◆ What this task involves: Go through the records and copy each line where the word "ring" occurs.

Supplied records section start

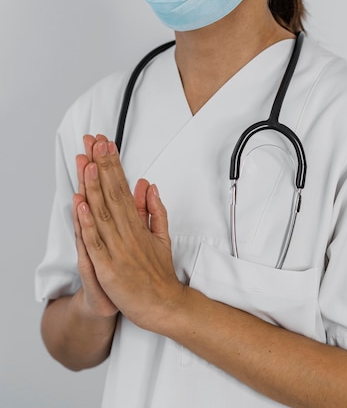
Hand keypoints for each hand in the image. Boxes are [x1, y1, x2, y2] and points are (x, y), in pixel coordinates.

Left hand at [76, 137, 183, 330]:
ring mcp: (117, 250)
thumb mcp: (161, 236)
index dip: (113, 165)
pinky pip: (95, 243)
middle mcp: (127, 233)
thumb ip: (154, 210)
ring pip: (102, 213)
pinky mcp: (108, 269)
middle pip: (112, 193)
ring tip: (87, 163)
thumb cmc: (160, 274)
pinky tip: (81, 204)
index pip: (123, 188)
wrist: (164, 306)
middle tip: (95, 142)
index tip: (106, 145)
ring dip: (93, 186)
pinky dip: (86, 224)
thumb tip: (148, 185)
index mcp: (137, 225)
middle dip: (102, 166)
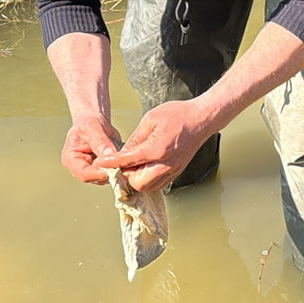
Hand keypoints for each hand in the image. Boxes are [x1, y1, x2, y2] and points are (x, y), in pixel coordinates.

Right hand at [61, 114, 121, 184]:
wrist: (94, 122)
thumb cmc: (89, 122)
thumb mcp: (93, 128)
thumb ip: (101, 142)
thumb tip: (111, 157)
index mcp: (71, 160)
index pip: (84, 174)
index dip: (98, 174)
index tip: (113, 168)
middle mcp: (81, 169)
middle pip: (97, 178)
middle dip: (111, 172)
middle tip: (125, 163)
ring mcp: (94, 171)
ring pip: (109, 176)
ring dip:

Supplied records section end

◆ Written solution:
ring mcp: (117, 250)
ring pip: (102, 213)
ring tip: (87, 163)
ring dip: (93, 186)
ring mcp: (94, 171)
ring pip: (109, 176)
ring dip:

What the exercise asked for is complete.